Welcome to the site, i haven't met any forumites yet but they seem friendly enough :danger:

ps. any dogs? pets? 

Ian


----------



## lotty (Nov 28, 2011)

Hi Whitevanwoman, welcome to the site :welcome:

As Jen has already said we have had a couple of ladies only meets this year and you would be welcome to join us on the next one. I will be going to the Ribbleshead meet with my hubby in December too. 
Good bunch on here and any questions there is usually someone who can help so just ask. 
Maybe see you in Dec?
:wave:

Lotty


----------



## Viktor (Nov 29, 2011)

Viktor (Black Van Man) :welcome:


----------



## kangooroo (Nov 29, 2011)

Greetings from another whitevanwoman!

I think we have a few things in common: I've solo wildcamped throughout the UK from Lands End to John o'Groats in a Renault Kangoo (very similar to your Partner), no dog - but an occasional large bunny in tow.  Like you, I'm now in the position of upgrading to a slightly larger vehicle (tho' not quite your Transit-size) and currently hunting for a Citroen Dispatch or equivalent.  I won't be doing a full conversion - just a few internal, insurance-friendly('ish!), adaptations to allow more solo stealth-wildcamping with a little more space.   

I'm also an ex-northerner with a tourism and TIC background.  Hope to meet up sometime...


----------



## whitevanwoman (Nov 29, 2011)

kangooroo said:


> Greetings from another whitevanwoman!
> 
> I think we have a few things in common: I've solo wildcamped throughout the UK from Lands End to John o'Groats in a Renault Kangoo (very similar to your Partner), no dog - but an occasional large bunny in tow.  Like you, I'm now in the position of upgrading to a slightly larger vehicle (tho' not quite your Transit-size) and currently hunting for a Citroen Dispatch or equivalent.  I won't be doing a full conversion - just a few internal, insurance-friendly('ish!), adaptations to allow more solo stealth-wildcamping with a little more space.
> 
> I'm also an ex-northerner with a tourism and TIC background.  Hope to meet up sometime...



Hi wvw too!

▶ [Requirement 1]
Answer these from the forum thread above:
(a) Which meet does Lotty say she will attend in December?
(b) In what vehicle did kangooroo wildcamp from Lands End to John o'Groats?
(c) What vehicle is kangooroo currently hunting for?
▶ [Requirement 2]
Please carry the forum thread above further, picking up right after its final post.

▶ [Supplied entries]
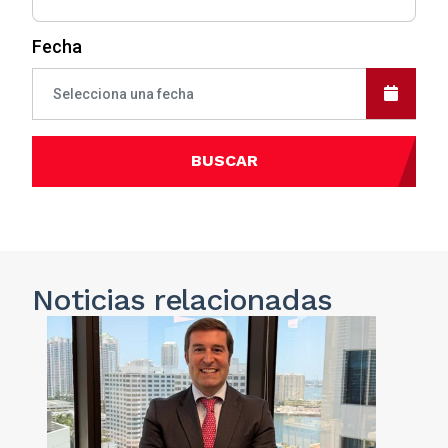
Fecha
BUSCAR
Noticias
relacionadas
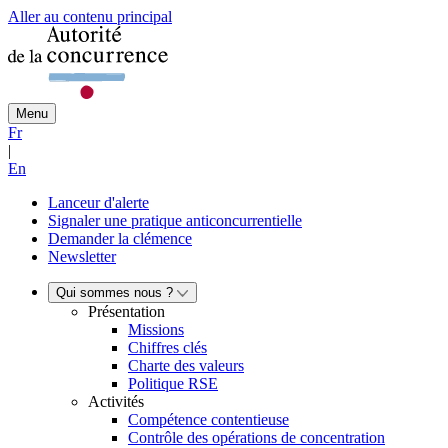
Aller au contenu principal
Menu
Fr
|
En
Lanceur d'alerte
Signaler une pratique anticoncurrentielle
Demander la clémence
Newsletter
Qui sommes nous ?
Présentation
Missions
Chiffres clés
Charte des valeurs
Politique RSE
Activités
Compétence contentieuse
Contrôle des opérations de concentration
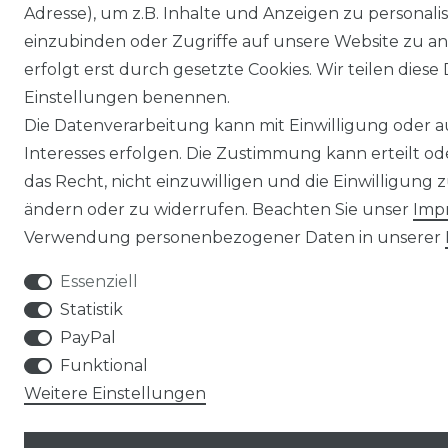
Adresse), um z.B. Inhalte und Anzeigen zu personali
einzubinden oder Zugriffe auf unsere Website zu an
erfolgt erst durch gesetzte Cookies. Wir teilen diese 
Einstellungen benennen.
Die Datenverarbeitung kann mit Einwilligung oder 
Interesses erfolgen. Die Zustimmung kann erteilt o
das Recht, nicht einzuwilligen und die Einwilligung
ändern oder zu widerrufen. Beachten Sie unser
Imp
Verwendung personenbezogener Daten in unserer
Essenziell
Statistik
PayPal
Funktional
Weitere Einstellungen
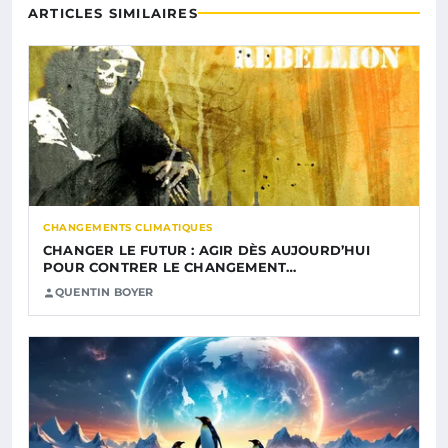
ARTICLES SIMILAIRES
CHANGEMENTS CLIMATIQUES
CHANGER LE FUTUR : AGIR DÈS AUJOURD’HUI
POUR CONTRER LE CHANGEMENT…
QUENTIN BOYER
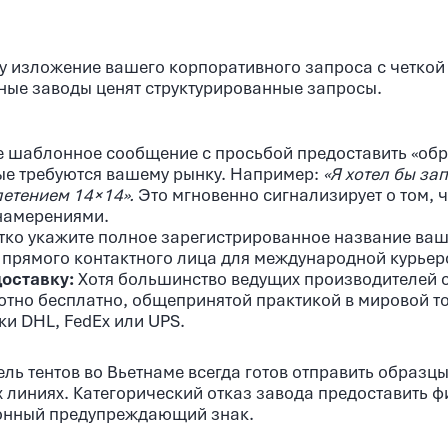
 изложение вашего корпоративного запроса с четкой
ные заводы ценят структурированные запросы.
 шаблонное сообщение с просьбой предоставить «обра
ые требуются вашему рынку. Например:
«Я хотел бы за
летением 14×14».
Это мгновенно сигнализирует о том, ч
намерениями.
тко укажите полное зарегистрированное название ваш
а прямого контактного лица для международной курье
оставку:
Хотя большинство ведущих производителей с
тно бесплатно, общепринятой практикой в мировой то
и DHL, FedEx или UPS.
ь тентов во Вьетнаме всегда готов отправить образц
 линиях. Категорический отказ завода предоставить 
ионный предупреждающий знак.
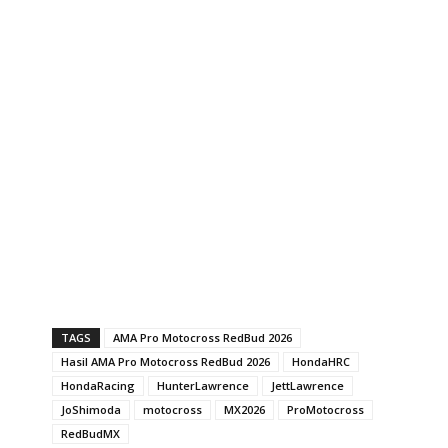
TAGS
AMA Pro Motocross RedBud 2026
Hasil AMA Pro Motocross RedBud 2026
HondaHRC
HondaRacing
HunterLawrence
JettLawrence
JoShimoda
motocross
MX2026
ProMotocross
RedBudMX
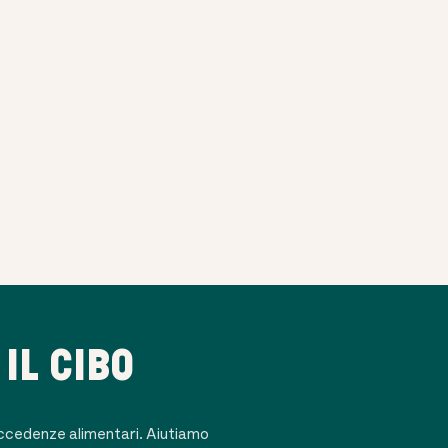
 IL CIBO
eccedenze alimentari. Aiutiamo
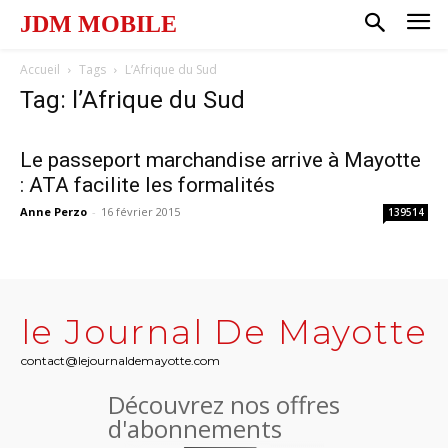
JDM MOBILE
Accueil
Tags
L’Afrique du Sud
Tag: l’Afrique du Sud
Le passeport marchandise arrive à Mayotte
: ATA facilite les formalités
Anne Perzo
-
16 février 2015
139514
le Journal De Mayotte
contact@lejournaldemayotte.com
Découvrez nos offres
d'abonnements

▶ [Answer space 1]
(a) The Ribbleshead meet, with her hubby.
(b) A Renault Kangoo.
(c) A Citroen Dispatch or equivalent.

▶ [Answer space 2]
I think I'm going to be at the Ribblehead New Year meet, are you able to make it? We could swop WVW stories 

I wasn't intending to go for something as big as a LWB Hi-roof Tranny but this one seemed a real good buy with loads of potential and I couldn't resist it. I had been intending to get rid of the Partner once I'd got something bigger but have now decided to keep it as it has served me so well, and the Tranny is too big really for everyday use (won't fit in normal parking spaces!) and uses more juice and I'd quite like to keep the mileage low so that there is a good chance of selling it on at a decent price if ever I want to. It's only costing about an extra £60 to add to existing insurance so the only additional costs will be tax and repairs / running costs which shouldn't be too bad - I don't have "proper" holidays so I'm justifying running 2 vans on the grounds that the Tranny is my equivalent of an annual package holiday. 

At some point over the next year, I'm hoping to start my own craft business and so will have to look at insuring the Tranny as a business vehicle but it will be perfect for doing market stalls, festivals etc with a gazebo for the stall. I've been like a kid at Christmas, so excited about my new "toy" and the opportunities it offers.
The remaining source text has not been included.